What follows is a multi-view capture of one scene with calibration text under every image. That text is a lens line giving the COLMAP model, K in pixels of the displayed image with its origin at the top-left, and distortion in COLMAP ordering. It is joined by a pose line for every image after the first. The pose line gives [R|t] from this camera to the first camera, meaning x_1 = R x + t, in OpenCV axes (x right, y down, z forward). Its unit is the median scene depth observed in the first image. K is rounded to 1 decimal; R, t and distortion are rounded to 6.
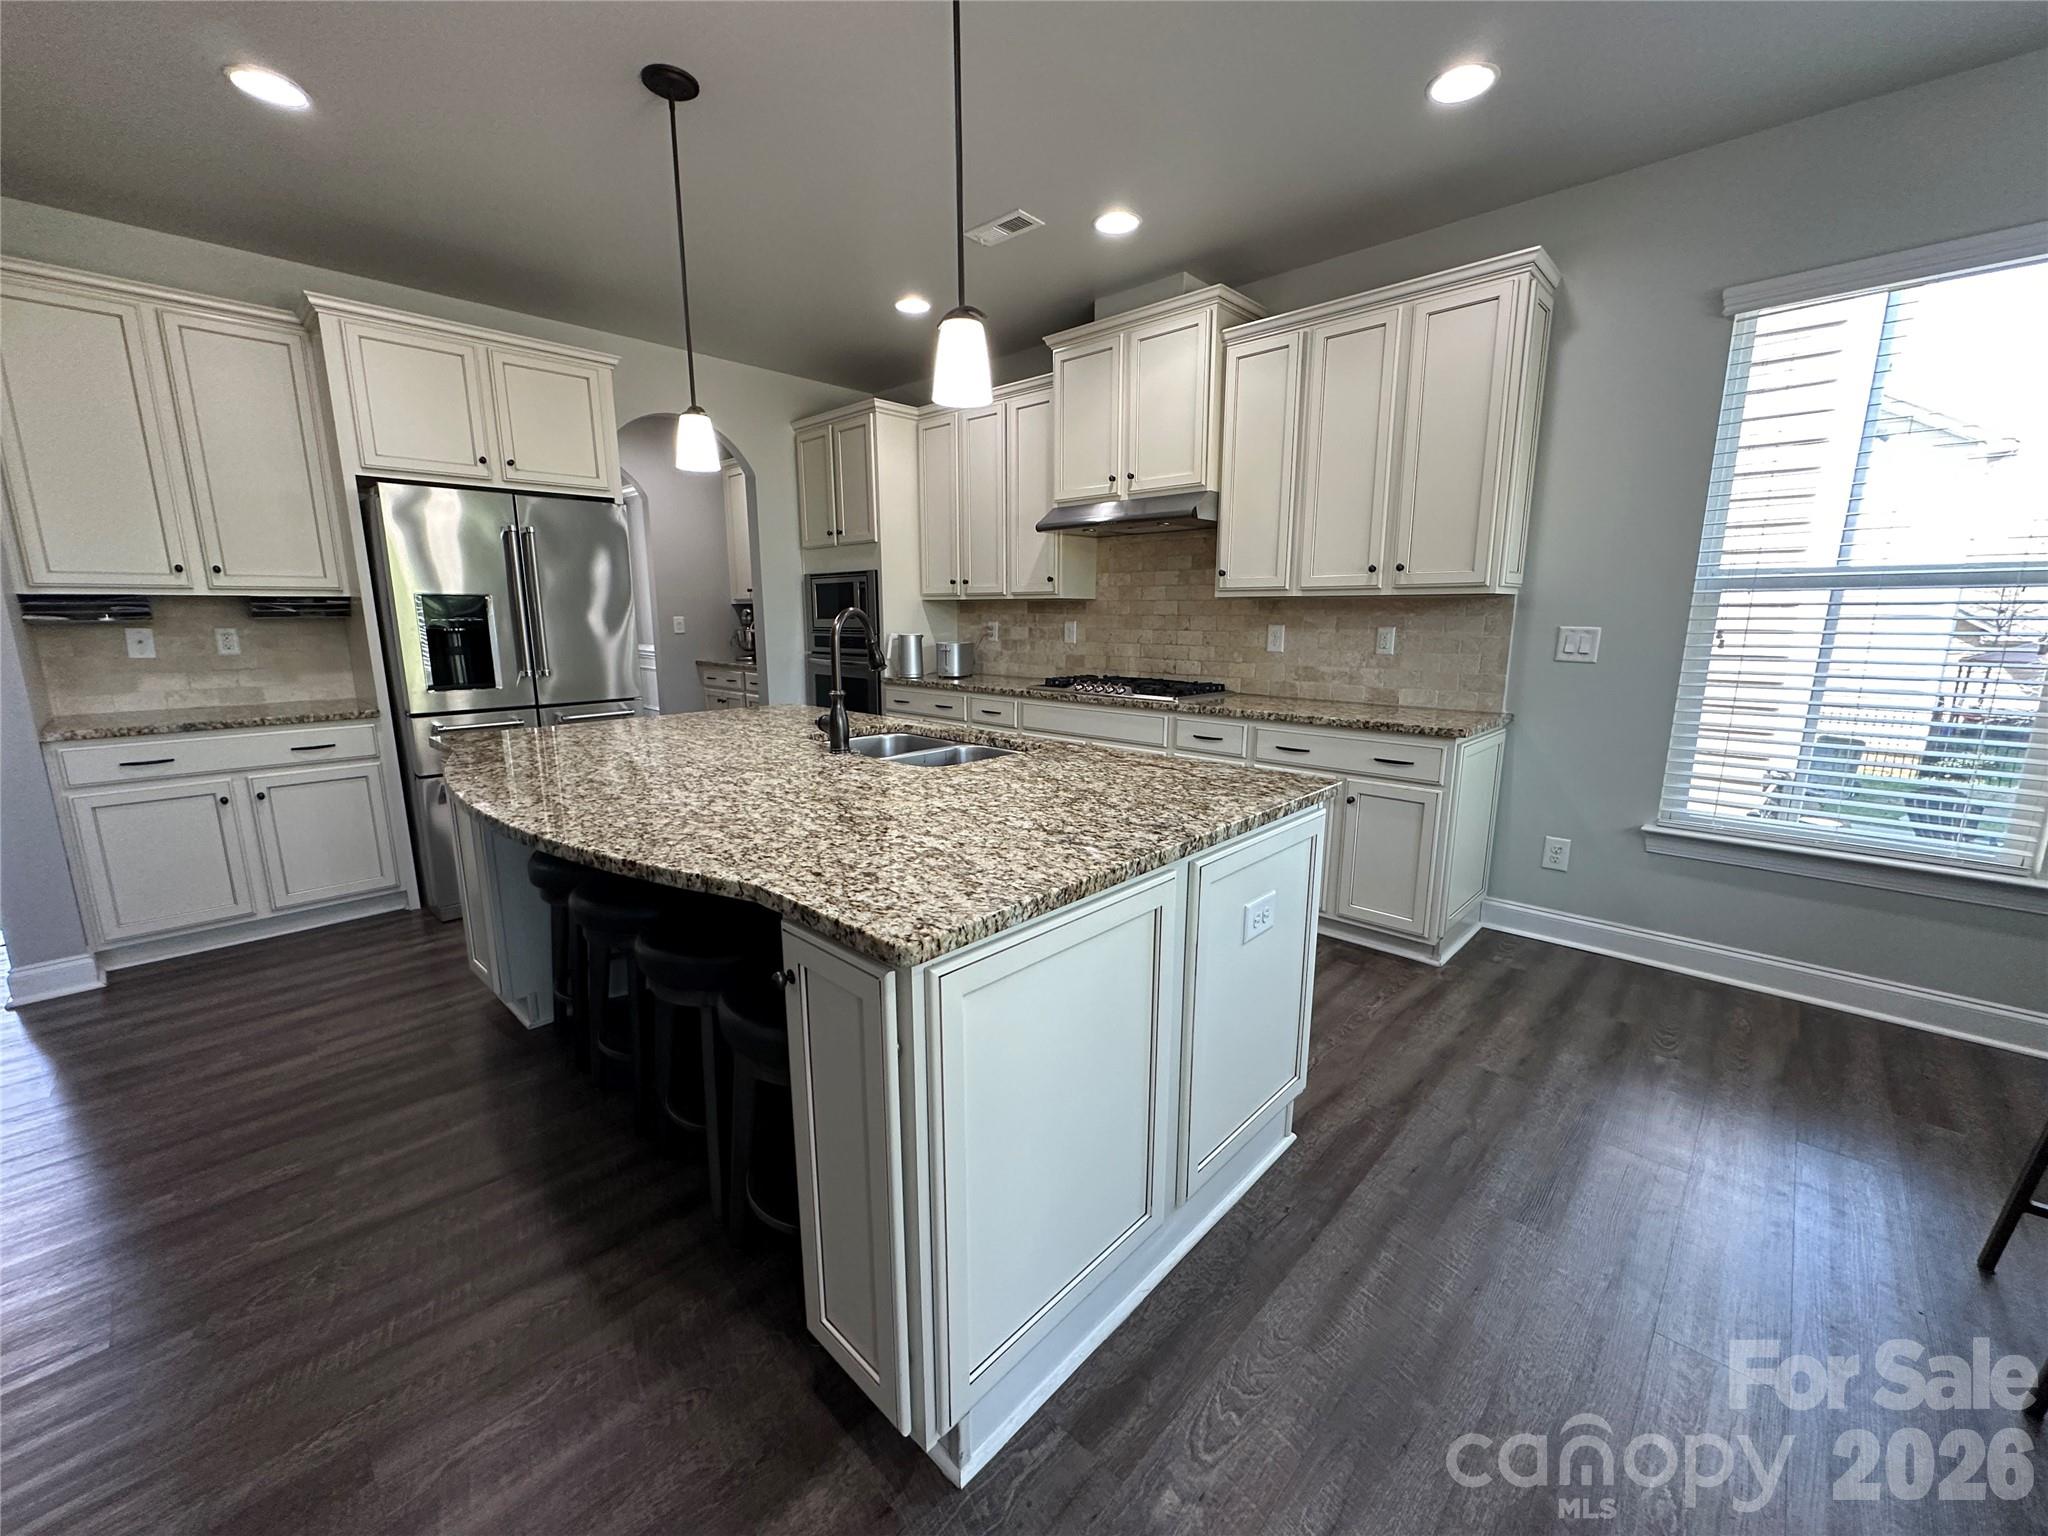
lens RADIAL K [[809.7, 0, 1023.6], [0, 809.7, 769.1], [0, 0, 1]] dist [-0.005386, 0.001973]
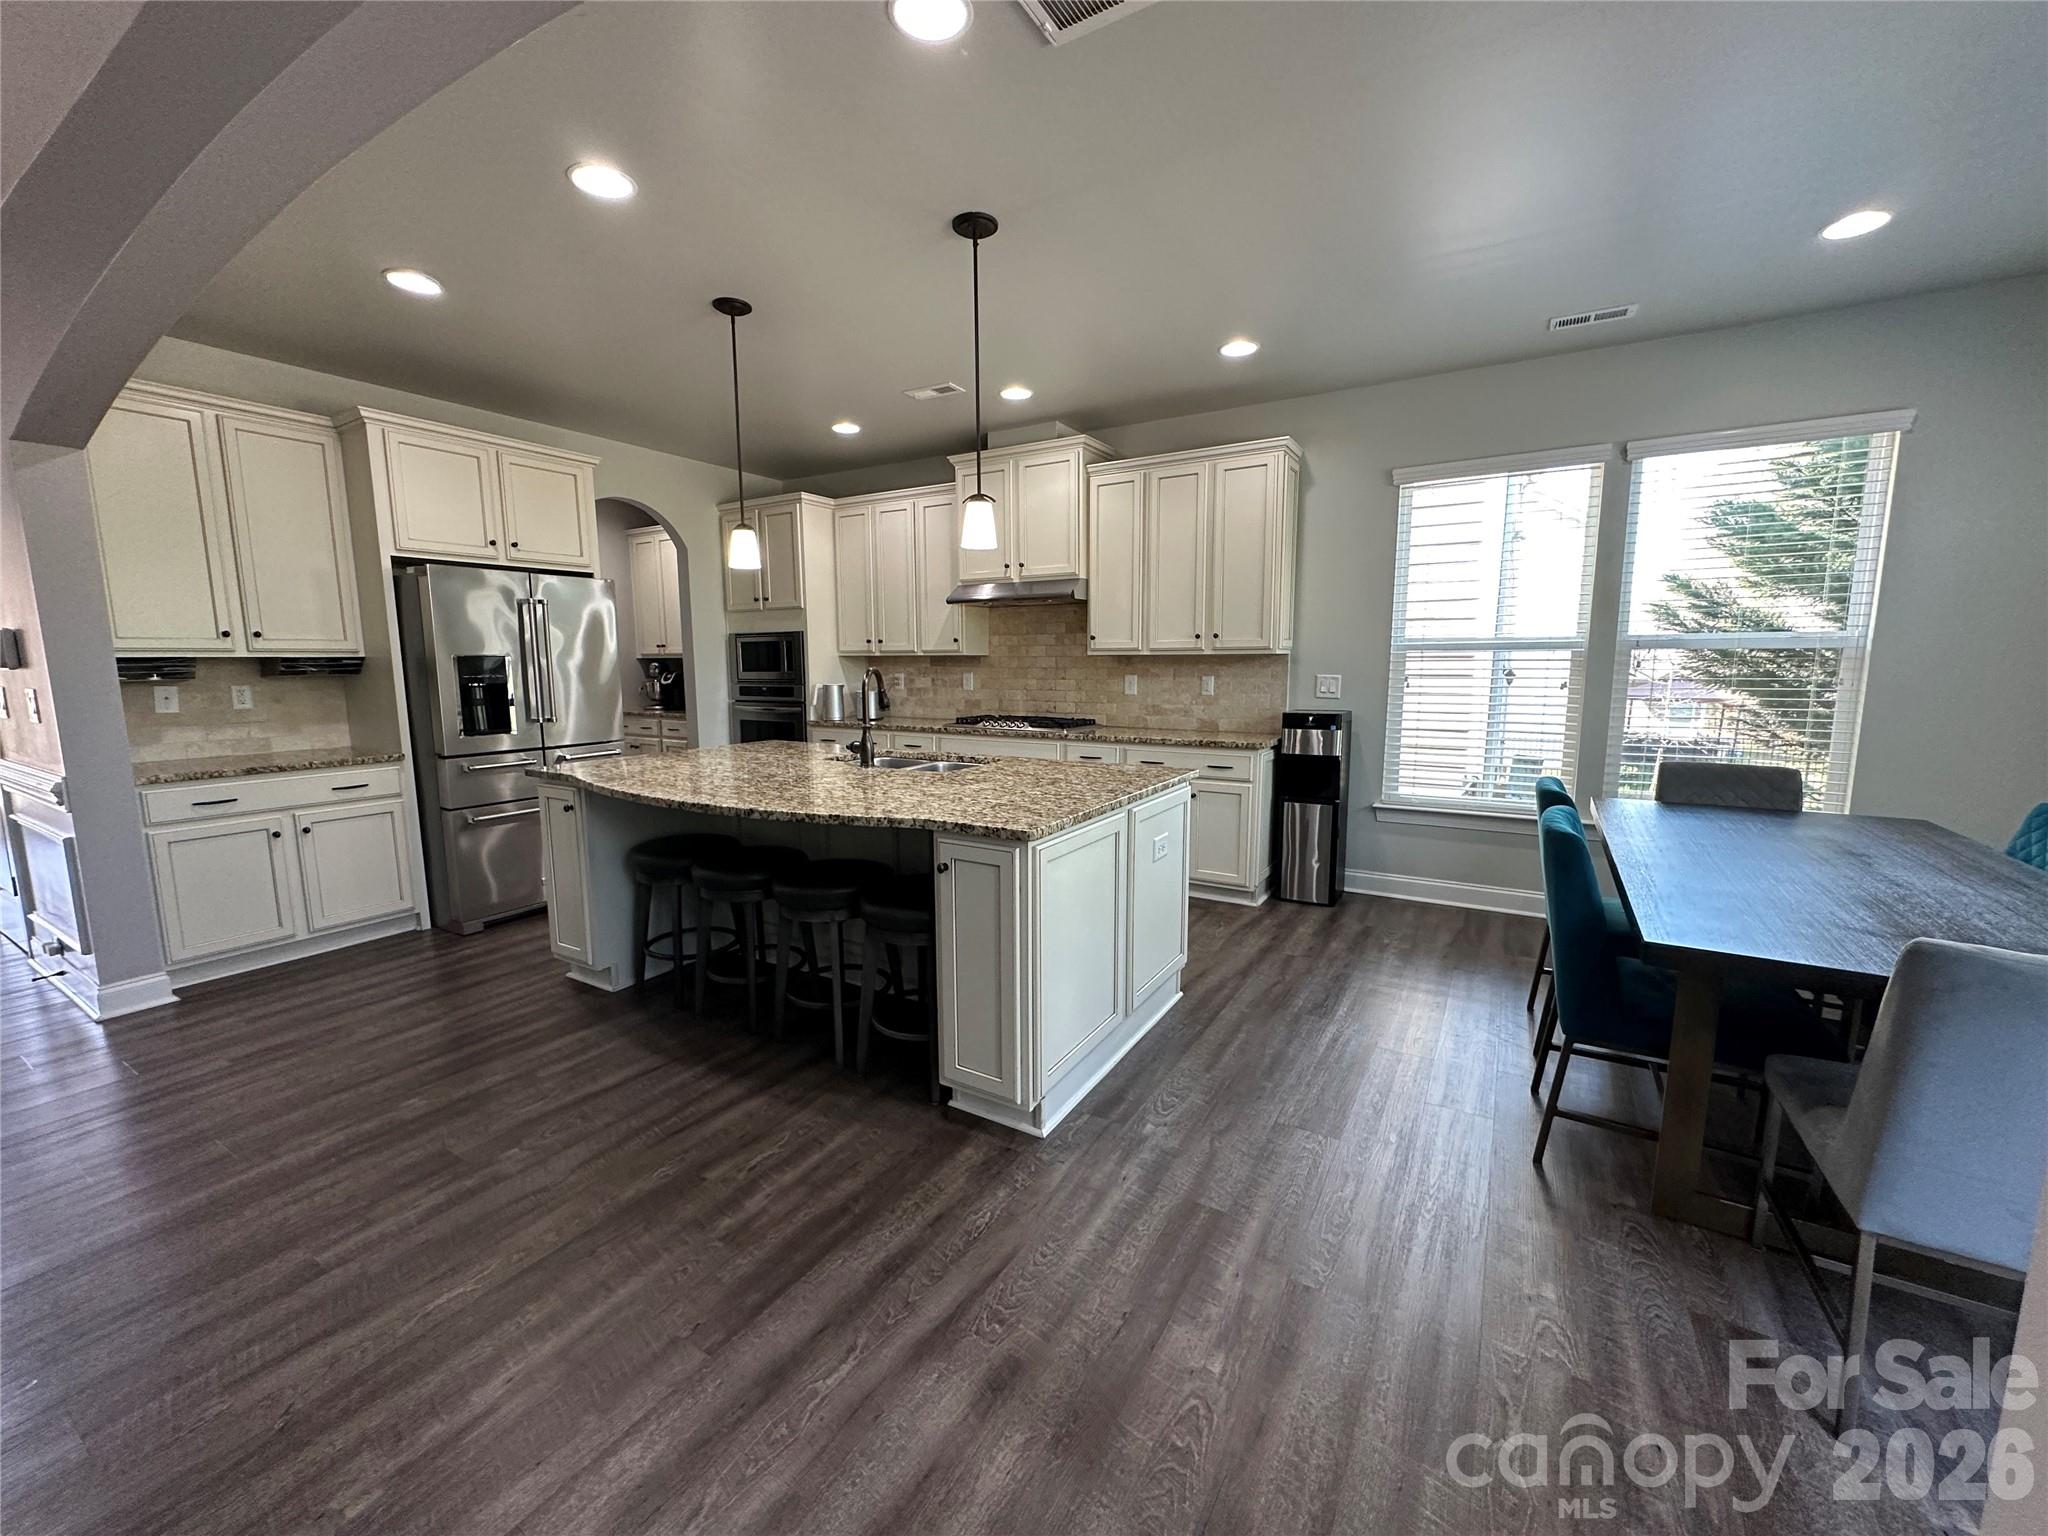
lens RADIAL K [[809.7, 0, 1021.8], [0, 809.7, 768.4], [0, 0, 1]] dist [-0.005386, 0.001973]
pose [[0.977143, -0.031949, 0.210167, -0.194851], [0.044193, 0.997572, -0.053819, 0.053602], [-0.207938, 0.061877, 0.976183, -0.344655]]
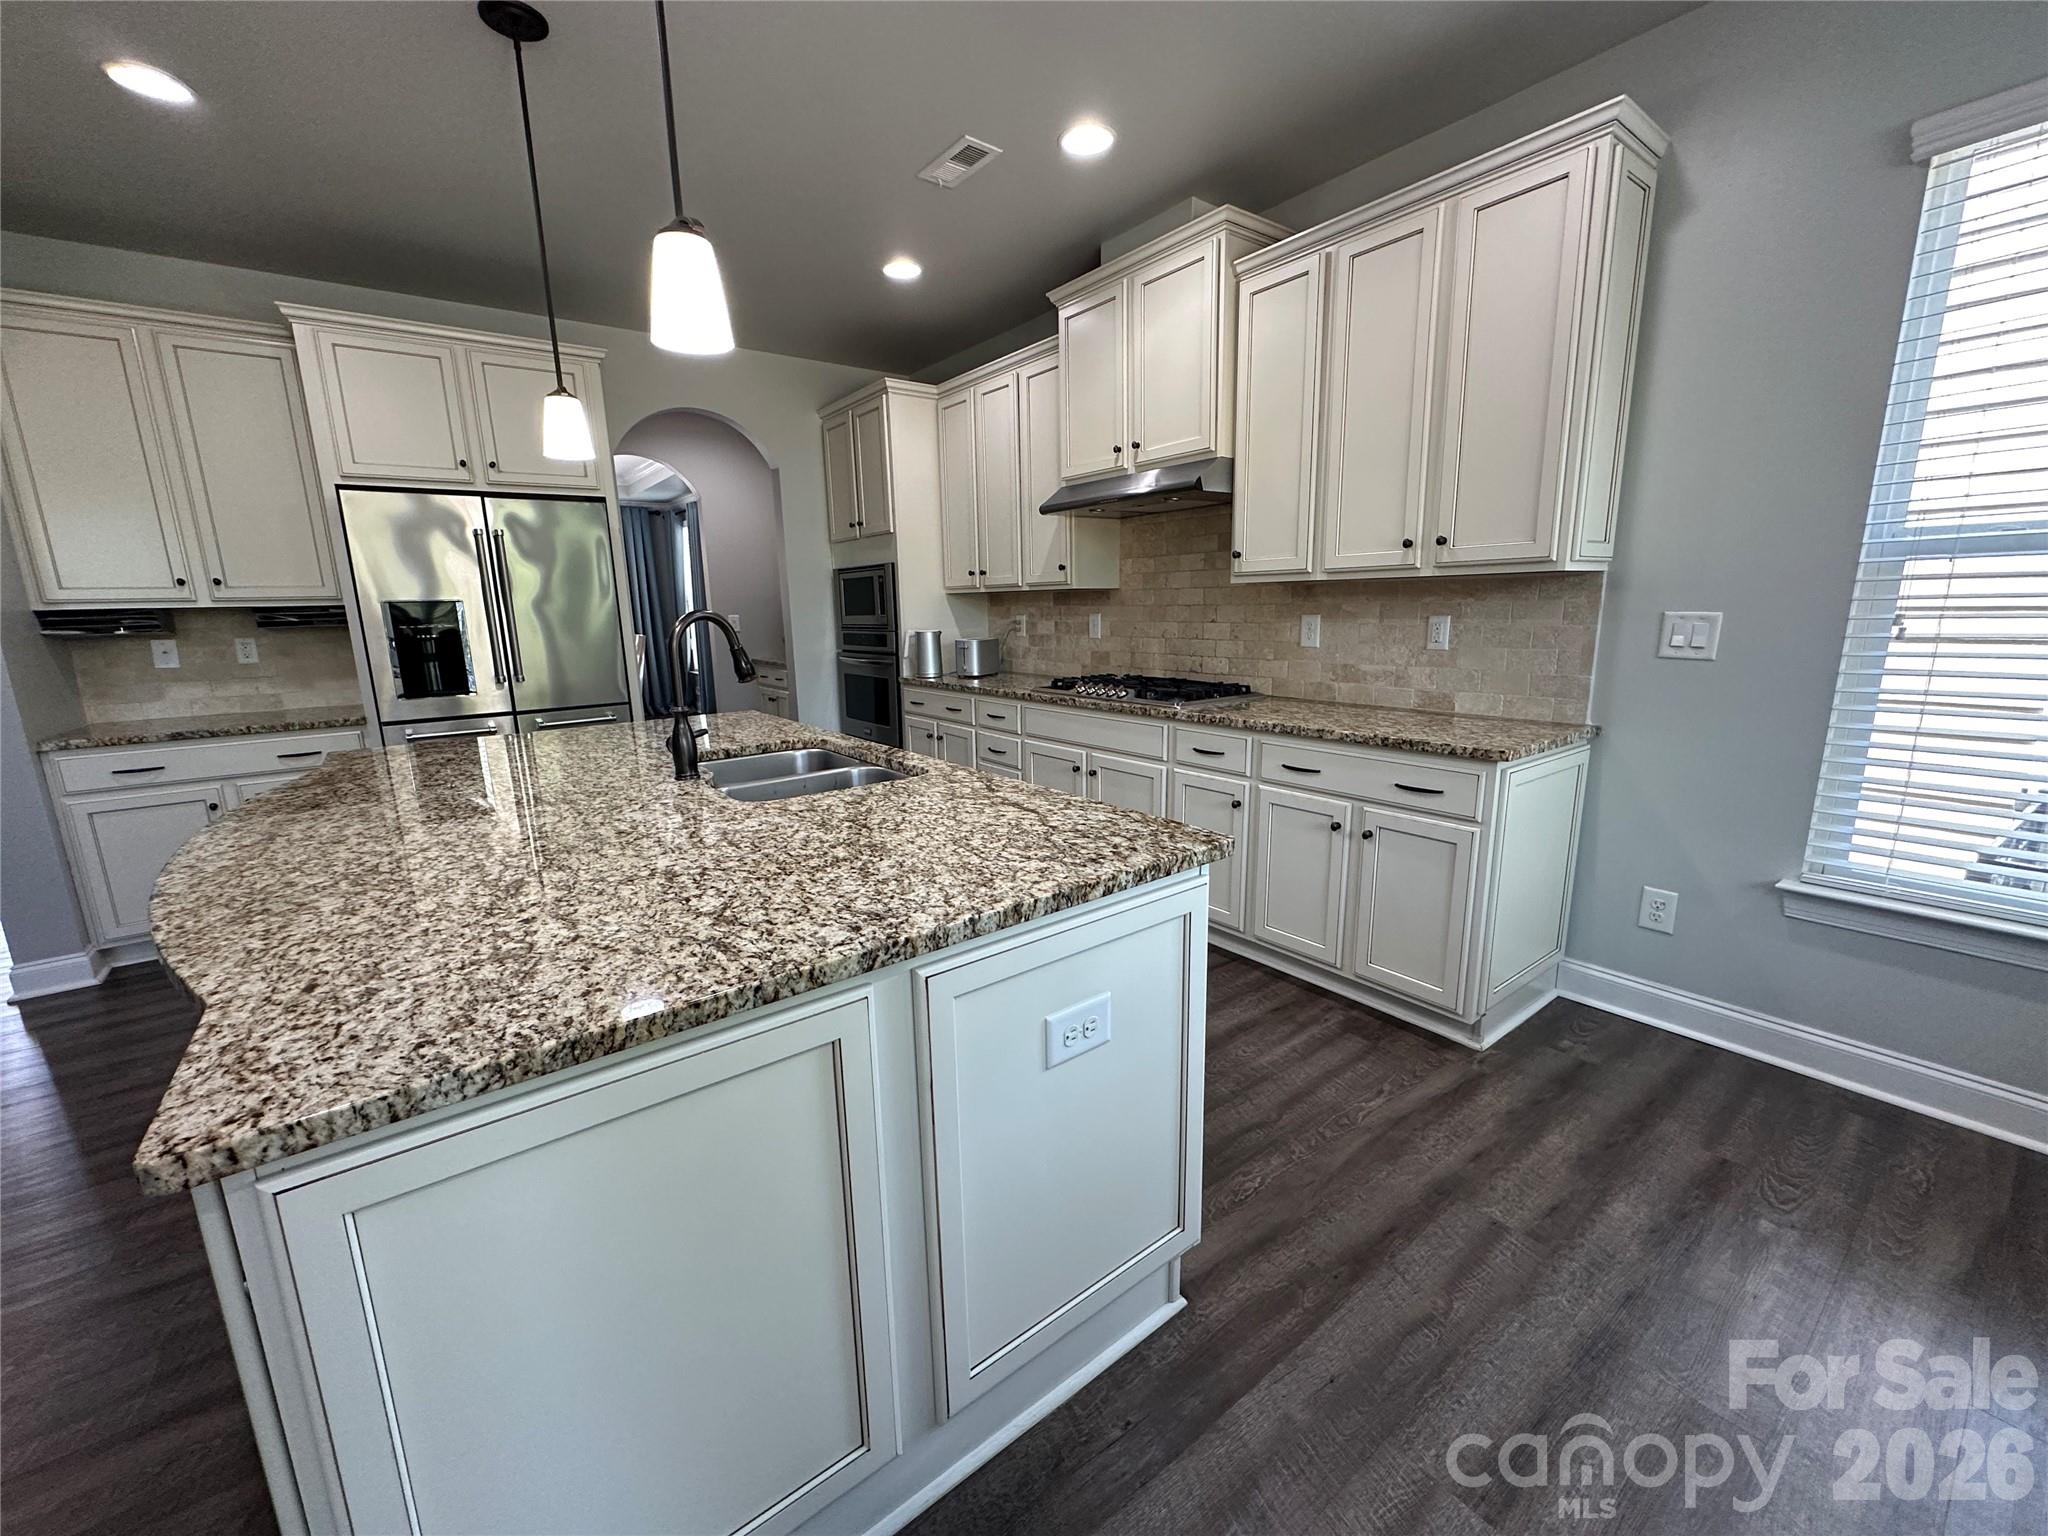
lens RADIAL K [[809.7, 0, 1025.4], [0, 809.7, 768.3], [0, 0, 1]] dist [-0.005386, 0.001973]
pose [[0.986265, 0.012083, -0.164728, 0.200963], [-0.010087, 0.999865, 0.012947, -0.034108], [0.164863, -0.011107, 0.986254, 0.155697]]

TASK DESCRIPTION: Rewrite the rows above, changing "scene" to "setting" and keeping everything else the same. Omit the pictures.

RESPONSE TO THIS EXERCISE:
What follows is a multi-view capture of one setting with calibration text under every image. That text is a lens line giving the COLMAP model, K in pixels of the displayed image with its origin at the top-left, and distortion in COLMAP ordering. It is joined by a pose line for every image after the first. The pose line gives [R|t] from this camera to the first camera, meaning x_1 = R x + t, in OpenCV axes (x right, y down, z forward). Its unit is the median setting depth observed in the first image. K is rounded to 1 decimal; R, t and distortion are rounded to 6.
lens RADIAL K [[809.7, 0, 1023.6], [0, 809.7, 769.1], [0, 0, 1]] dist [-0.005386, 0.001973]
lens RADIAL K [[809.7, 0, 1021.8], [0, 809.7, 768.4], [0, 0, 1]] dist [-0.005386, 0.001973]
pose [[0.977143, -0.031949, 0.210167, -0.194851], [0.044193, 0.997572, -0.053819, 0.053602], [-0.207938, 0.061877, 0.976183, -0.344655]]
lens RADIAL K [[809.7, 0, 1025.4], [0, 809.7, 768.3], [0, 0, 1]] dist [-0.005386, 0.001973]
pose [[0.986265, 0.012083, -0.164728, 0.200963], [-0.010087, 0.999865, 0.012947, -0.034108], [0.164863, -0.011107, 0.986254, 0.155697]]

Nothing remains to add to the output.